Given that Antocha crane flies disappeared from the Crooked and Middle Deschutes rivers prior to the institution of surface water withdrawal, and surface water withdrawal is heavily influenced by the water quality of these rivers, we believe that there is another hypothesis for the massive decline of Antocha in the lower Deschutes River. We propose that the causative agent of Antocha decline in those rivers is now being passed down into the lower Deschutes River as a consequence of surface water withdrawal at Round Butte Dam.

That cause could be any, or a combination, of several possible agents.

The first is the nutrients in surface water withdrawal at Round Butte Dam fueling the stalked diatom proliferation in the lower river, which is denying access to clean rock surfaces necessary for Antocha mating and egg-laying.

The second possible cause is that a pesticide or other agent entering the Crooked and Middle Deschutes Rivers is being transferred downstream in surface water from Lake Billy Chinook.

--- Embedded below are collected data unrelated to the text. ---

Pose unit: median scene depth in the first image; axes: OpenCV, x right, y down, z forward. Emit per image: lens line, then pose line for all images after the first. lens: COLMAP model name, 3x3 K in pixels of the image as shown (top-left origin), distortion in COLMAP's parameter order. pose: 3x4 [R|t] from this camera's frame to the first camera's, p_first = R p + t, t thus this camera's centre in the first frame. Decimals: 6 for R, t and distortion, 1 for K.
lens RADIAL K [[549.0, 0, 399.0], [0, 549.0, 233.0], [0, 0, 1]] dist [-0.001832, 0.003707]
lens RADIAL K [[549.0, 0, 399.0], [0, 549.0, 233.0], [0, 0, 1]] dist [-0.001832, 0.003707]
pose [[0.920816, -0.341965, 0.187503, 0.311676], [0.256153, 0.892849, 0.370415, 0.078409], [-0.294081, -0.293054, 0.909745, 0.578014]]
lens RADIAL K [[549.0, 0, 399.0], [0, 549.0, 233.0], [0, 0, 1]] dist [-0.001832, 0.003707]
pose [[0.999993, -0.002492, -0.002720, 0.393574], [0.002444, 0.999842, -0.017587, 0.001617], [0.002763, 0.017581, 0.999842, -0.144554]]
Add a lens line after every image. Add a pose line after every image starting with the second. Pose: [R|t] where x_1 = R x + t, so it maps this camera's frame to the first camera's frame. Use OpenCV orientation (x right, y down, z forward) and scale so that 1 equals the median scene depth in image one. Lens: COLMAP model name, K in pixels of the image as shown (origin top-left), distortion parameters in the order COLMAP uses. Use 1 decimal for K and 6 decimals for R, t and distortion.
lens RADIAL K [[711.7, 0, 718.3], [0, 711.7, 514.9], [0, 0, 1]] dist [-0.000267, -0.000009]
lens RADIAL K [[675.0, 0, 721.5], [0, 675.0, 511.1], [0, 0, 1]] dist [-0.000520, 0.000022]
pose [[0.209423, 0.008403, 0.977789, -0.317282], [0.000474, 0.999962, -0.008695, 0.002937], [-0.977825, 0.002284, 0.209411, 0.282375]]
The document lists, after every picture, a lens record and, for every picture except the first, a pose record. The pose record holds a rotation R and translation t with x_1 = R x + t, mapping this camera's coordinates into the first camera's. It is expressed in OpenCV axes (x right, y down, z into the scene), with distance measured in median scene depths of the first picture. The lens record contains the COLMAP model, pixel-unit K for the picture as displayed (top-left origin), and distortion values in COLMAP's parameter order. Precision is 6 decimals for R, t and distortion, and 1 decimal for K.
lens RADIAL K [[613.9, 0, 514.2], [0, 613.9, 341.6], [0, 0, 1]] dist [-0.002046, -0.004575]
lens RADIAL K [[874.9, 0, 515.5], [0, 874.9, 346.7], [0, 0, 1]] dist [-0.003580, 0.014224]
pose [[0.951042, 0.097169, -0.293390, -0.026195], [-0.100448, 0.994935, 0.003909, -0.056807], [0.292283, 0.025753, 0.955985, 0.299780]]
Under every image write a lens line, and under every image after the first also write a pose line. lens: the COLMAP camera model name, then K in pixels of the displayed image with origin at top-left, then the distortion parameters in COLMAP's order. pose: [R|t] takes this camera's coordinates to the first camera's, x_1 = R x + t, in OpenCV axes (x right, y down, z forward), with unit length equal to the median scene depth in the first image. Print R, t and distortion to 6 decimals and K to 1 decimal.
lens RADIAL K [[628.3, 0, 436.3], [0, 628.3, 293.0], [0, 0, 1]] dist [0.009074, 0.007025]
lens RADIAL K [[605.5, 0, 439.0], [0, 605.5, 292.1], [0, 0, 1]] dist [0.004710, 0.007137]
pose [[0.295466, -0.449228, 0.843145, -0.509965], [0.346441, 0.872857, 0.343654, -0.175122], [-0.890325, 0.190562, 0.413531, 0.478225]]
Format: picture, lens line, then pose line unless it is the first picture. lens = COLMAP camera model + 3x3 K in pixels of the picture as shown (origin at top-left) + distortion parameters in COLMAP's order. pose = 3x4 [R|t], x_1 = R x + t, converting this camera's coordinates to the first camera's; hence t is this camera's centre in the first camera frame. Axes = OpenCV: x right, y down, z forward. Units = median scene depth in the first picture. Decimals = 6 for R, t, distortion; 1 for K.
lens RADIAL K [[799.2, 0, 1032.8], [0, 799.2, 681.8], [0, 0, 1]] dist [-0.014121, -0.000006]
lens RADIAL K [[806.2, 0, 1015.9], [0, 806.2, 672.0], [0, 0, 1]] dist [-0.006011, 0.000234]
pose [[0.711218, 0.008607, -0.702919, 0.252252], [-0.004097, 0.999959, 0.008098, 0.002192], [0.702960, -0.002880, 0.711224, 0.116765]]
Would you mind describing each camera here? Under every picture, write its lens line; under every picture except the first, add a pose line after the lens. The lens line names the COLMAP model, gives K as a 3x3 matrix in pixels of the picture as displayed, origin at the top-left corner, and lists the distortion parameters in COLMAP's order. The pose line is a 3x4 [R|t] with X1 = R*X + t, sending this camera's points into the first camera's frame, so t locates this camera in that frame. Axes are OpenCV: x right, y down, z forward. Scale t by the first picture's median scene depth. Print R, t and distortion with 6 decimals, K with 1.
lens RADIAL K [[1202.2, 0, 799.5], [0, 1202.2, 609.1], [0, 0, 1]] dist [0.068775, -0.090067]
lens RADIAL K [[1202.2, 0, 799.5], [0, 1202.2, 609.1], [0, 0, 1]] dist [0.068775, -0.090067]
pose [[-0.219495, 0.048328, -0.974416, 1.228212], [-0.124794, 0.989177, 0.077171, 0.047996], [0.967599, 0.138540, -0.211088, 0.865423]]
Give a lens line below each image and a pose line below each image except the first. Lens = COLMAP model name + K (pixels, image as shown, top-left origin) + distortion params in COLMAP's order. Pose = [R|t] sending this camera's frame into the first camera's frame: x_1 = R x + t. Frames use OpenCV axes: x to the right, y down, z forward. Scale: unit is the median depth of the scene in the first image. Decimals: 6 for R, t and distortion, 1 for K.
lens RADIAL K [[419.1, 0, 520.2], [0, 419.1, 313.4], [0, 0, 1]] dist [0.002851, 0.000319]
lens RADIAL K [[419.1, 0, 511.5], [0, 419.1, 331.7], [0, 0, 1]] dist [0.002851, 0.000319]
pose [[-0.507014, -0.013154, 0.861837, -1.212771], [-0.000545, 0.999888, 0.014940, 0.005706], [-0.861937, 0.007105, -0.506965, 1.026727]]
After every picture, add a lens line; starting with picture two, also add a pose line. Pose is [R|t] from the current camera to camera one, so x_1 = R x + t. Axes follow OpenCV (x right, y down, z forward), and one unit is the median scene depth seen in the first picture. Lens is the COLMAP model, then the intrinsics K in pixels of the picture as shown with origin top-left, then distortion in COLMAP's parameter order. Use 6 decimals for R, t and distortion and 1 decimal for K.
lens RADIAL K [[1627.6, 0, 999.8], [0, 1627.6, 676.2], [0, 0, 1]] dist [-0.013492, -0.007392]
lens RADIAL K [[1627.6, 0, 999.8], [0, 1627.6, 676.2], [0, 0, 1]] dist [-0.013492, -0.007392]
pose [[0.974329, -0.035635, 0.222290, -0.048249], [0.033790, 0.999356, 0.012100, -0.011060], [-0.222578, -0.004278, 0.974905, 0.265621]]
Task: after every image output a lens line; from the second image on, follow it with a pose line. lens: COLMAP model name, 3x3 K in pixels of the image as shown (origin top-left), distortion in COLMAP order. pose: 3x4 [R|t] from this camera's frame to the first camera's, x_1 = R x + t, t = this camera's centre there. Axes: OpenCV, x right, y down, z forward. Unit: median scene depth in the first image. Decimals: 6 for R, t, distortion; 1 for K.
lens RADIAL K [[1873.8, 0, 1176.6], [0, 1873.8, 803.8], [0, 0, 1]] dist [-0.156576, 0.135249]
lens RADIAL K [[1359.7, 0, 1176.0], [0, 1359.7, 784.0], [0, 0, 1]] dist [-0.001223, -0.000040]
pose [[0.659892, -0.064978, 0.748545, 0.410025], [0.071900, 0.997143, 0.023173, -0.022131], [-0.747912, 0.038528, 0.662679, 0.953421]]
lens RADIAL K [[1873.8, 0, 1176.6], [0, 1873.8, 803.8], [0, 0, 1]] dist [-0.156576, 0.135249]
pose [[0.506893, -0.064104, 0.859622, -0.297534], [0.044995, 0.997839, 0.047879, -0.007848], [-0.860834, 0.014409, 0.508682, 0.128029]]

Antocha crane flies have also been found to be susceptible to parasitic infestations (International Review of Hydrobiology, Vol. 92. Issue 4-5, pg. 545-553, August 2007). This raises a host of issues that could possibly be related to the ecological changes brought by surface water withdrawal from Lake Billy Chinook. A parasite could have been transported to the lower river via surface water withdrawal at Round Butte Dam, or water conditions changed by surface water withdrawal, could now be favoring a parasite that has possibly infected Antocha.

How important is the disappearance of Antocha crane flies? That is hard to tell. However their disappearance from the lower Deschutes River, and the Crooked and Middle Deschutes rivers, should be taken as an indication of an ecological change. Their disappearance warrants deeper investigation and not just casual dismissal of a phenomenon that could be indicative of a larger ecological problem.